Why? The operation is already using a canola oil based lubricity agent in his diesel engines. The pilot project proves significant benefits in increased lubricity for engines, better fuel pump response and fuel usage. Government environmental regulations require removal of sulphur from petroleum-based diesel fuel. Sulphur improves lubricity (reduces internal engine wear). A canola-based lubricity agent can be added to reduced-sulphur diesel fuel. Tests show this bio-based additive gives excellent diesel engine wear protection.
Hanmer, an early adopter of biodiesel, is also chair of the newly minted BioDiesel Association of Canada, consisting of canola and soybean growers, processors and renderers. They are committed to working with the federal government on a national target of 500 million litres of biofuels in Canada. Only 0.1 percent of Canada's fuel needs are from biodiesel.
"The businessmen in our organization believe that a biodiesel movement can increase demand for oil using whatever feedstock is most economical," explains Hanmer. "We are feedstock neutral. We simply want to increase demand for oil."
Biodiesel is just one more development in a trend toward bioproducts of all kinds — products made from plants that are environmentally friendly and worthy of credits for the Kyoto Protocol. Examples include agri-fibre panels, textiles made from hemp and flax and bioplastics made from corn starch. The bioproducts revolution is based on weaning society from petrochemicals and replacing them with renewable carbohydrates. Biotechnology plays a role because a majority of feedstocks such as canola, corn and soybeans are already grown from biotech seeds which require minimum tillage and again, save on fuel use. The benefits are accumulative when for example, DuPont's Sorona®1 polymer — a textile fibre — uses a corn-derived chemical replacing petrochemicals.

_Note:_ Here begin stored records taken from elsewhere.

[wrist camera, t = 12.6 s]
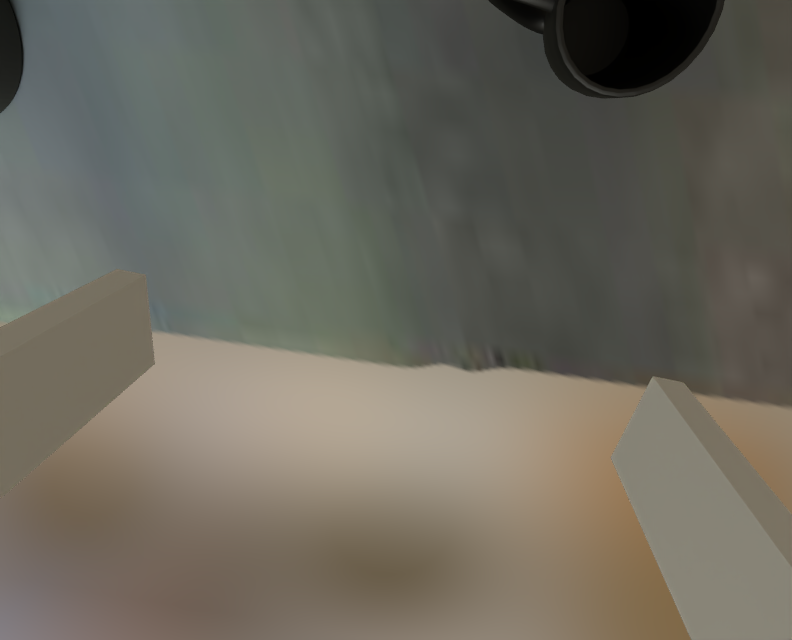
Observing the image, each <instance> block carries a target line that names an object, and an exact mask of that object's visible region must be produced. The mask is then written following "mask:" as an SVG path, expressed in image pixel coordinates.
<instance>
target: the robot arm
mask: <svg viewBox="0 0 792 640" xmlns="http://www.w3.org/2000/svg"><path fill="white" fill-rule="evenodd" d="M21 69H22V51H21V42H20V36H19V31H18V27H17V23H16V20H15V17H14V14H13V11H12V8H11V6H10V3H9V1H8V0H0V113H1V112H2V111H3V110H4V109H5V108H6V107H7V106H8V105H9V104H10V102H11V101H12V99H13V97H14V95H15V93H16V91H17V88H18V85H19V81H20V77H21ZM154 364H155V361H154V351H153V341H152V331H151V322H150V312H149V302H148V292H147V283H146V275H144V274H139V273H134V272H129V271H124V270H119V269H116V270H114V271H112V272H110V273H108V274H106V275H104V276H102V277H100V278H98V279H96V280H94V281H92V282H90V283H88V284H86V285H84V286H82V287H80V288H78V289H76V290H74V291H72V292H70V293H68V294H66V295H64V296H62V297H60V298H58V299H56V300H54V301H52V302H50V303H48V304H46V305H44V306H42V307H40V308H38V309H36V310H34V311H32V312H30V313H28V314H26V315H24V316H22V317H20V318H18V319H16V320H14V321H12V322H10V323H8V324H6V325H4V326H2V327H0V499H1V498H2V497H3V496H5V495H6V494H7V493H8V492H9V491H10V490H11V489H13V488H14V487H15V486H16V485H17V484H18V483H19V482H21V481H22V480H23V479H24V478H25V477H26V476H27V475H28V474H30V473H31V472H32V471H33V470H34V469H35V468H36V467H38V466H39V465H40V464H41V463H42V462H43V461H44V460H46V459H47V458H48V457H49V456H50V455H51V454H52V453H54V452H55V451H56V450H57V449H58V448H59V447H60V446H61V445H63V444H64V443H65V442H66V441H67V440H68V439H70V438H71V437H72V436H73V435H74V434H75V433H76V432H77V431H79V430H80V429H81V428H82V427H83V426H84V425H85V424H87V423H88V422H89V421H90V420H91V419H92V418H93V417H95V416H96V415H97V414H98V413H99V412H100V411H101V410H103V409H104V408H105V407H106V406H107V405H108V404H109V403H111V402H112V401H113V400H114V399H115V398H116V397H117V396H119V395H120V394H121V393H122V392H123V391H124V390H125V389H127V388H128V387H129V386H130V385H131V384H132V383H133V382H135V381H136V380H137V379H138V378H139V377H140V376H141V375H142V374H144V373H145V372H146V371H147V370H148V369H149V368H150V367H152V366H153V365H154ZM611 460H612V462H613V464H614V466H615V469H616V471H617V473H618V475H619V478H620V480H621V482H622V484H623V487H624V489H625V491H626V493H627V496H628V498H629V500H630V503H631V505H632V507H633V509H634V511H635V514H636V516H637V518H638V520H639V523H640V525H641V527H642V530H643V532H644V534H645V536H646V539H647V541H648V543H649V546H650V548H651V550H652V552H653V554H654V556H655V559H656V561H657V564H658V566H659V568H660V570H661V573H662V575H663V577H664V579H665V582H666V584H667V586H668V588H669V591H670V593H671V595H672V597H673V600H674V602H675V604H676V606H677V609H678V611H679V613H680V616H681V618H682V620H683V622H684V624H685V627H686V629H687V631H688V634H689V636H690V638H691V640H792V514H791V513H790V512H789V511H788V509H787V508H786V507H785V506H784V504H783V503H782V502H781V501H780V500H779V498H778V497H777V496H776V495H775V493H774V492H773V491H772V490H771V489H770V487H769V486H768V485H767V484H766V482H765V481H764V480H763V479H762V478H761V476H760V475H759V474H758V473H757V471H756V470H755V469H754V468H753V467H752V465H751V464H750V463H749V462H748V461H747V459H746V458H745V457H744V456H743V454H742V453H741V452H740V451H739V450H738V448H737V447H736V446H735V445H734V444H733V442H732V441H731V440H730V439H729V437H728V436H727V435H726V434H725V432H724V431H723V430H722V429H721V428H720V426H719V425H718V424H717V423H716V421H715V420H714V419H713V418H712V417H711V415H710V414H709V413H708V412H707V411H706V409H705V408H704V407H703V406H702V405H701V403H700V402H699V401H698V400H697V398H696V397H695V396H694V395H693V393H692V392H691V391H690V390H689V389H688V387H687V386H686V385H685V384H684V382H679V381H674V380H669V379H664V378H659V377H654V376H653V377H652V379H651V381H650V383H649V385H648V387H647V388H646V390H645V392H644V394H643V396H642V398H641V400H640V402H639V404H638V406H637V408H636V410H635V412H634V414H633V416H632V417H631V419H630V421H629V423H628V425H627V427H626V429H625V431H624V433H623V435H622V437H621V439H620V441H619V443H618V445H617V447H616V448H615V451H614V453H613V454H612V456H611Z"/></svg>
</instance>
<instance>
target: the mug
mask: <svg viewBox="0 0 792 640" xmlns="http://www.w3.org/2000/svg"><path fill="white" fill-rule="evenodd" d="M489 1H490V2H491V3H492V4H493V5H494V6H495V7H497V8H498V9H499V10H501V11H502V12H503V13H505V14H506V15H507V16H509V17H510V18H512V19H513V20H514V21H516V22H517V23H519V24H521V25H522V26H524V27H526V28H528V29H530V30H532V31H534V32H537V33H540V34H543V41H544V48H545V54H546V57H547V59H548V62H549V64H550V67H551V68H552V70H553V71H554V73H555V74H556V75H557V77H558V78H559V80H561V81H562V82H563V83H564V84H565V85H567V86H568V87H569V88H570V89H572V90H575V91H577V92H579V93H581V94H584V95H586V96H591V97H597V98H622V97H634V96H638V95H641V94H644V93H647V92H650V91H653V90H655V89H657V88H659V87H661V86H662V85H664V84H666V83H668V82H670V81H671V80H672V79H674V78H675V77H676V76H677V75H679V74H680V73H681V72H682V71H684V70H685V69H686V68H687V67H688V66H689V65H690V64H691V63H692V61H693V60H694V59H695V58H696V57H697V56H698V55H699V53H700V52H701V51H702V50H703V48H704V47H705V45H706V43H707V42H708V40H709V38H710V37H711V35H712V34H713V32H714V30H715V28H716V25H717V23H718V20H719V18H720V15H721V13H722V10H723V6H724V1H725V0H489Z"/></svg>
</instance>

Canada aspires to be a leader in the bio-based economy. In 2004, Ontario-based BIOX Corporation, commissioned the biggest North American biodiesel production plant with a capacity of 67 million litres, or 20 million gallons.2 Biodiesel is a clean burning diesel replacement fuel that is made from a variety of renewable feedstock sources such as any agricultural seed oil, recycled cooking grease or waste animal fats.
"The patented BIOX Process technology allows for the conversion of any feedstock with a free fatty acid content between 0 and 30% into ASTM grade biodiesel. Using BIOX's process, biodiesel can be produced at a cost competitive with the commercial diesel fuel market and used as fuel for any diesel engine such as commercial transporters, buses and cars," describes Scott Lewis, business development, BIOX. Although this fuel contains no petroleum, it can be blended on any level with the fossil fuel and can be used in any unmodified diesel engine.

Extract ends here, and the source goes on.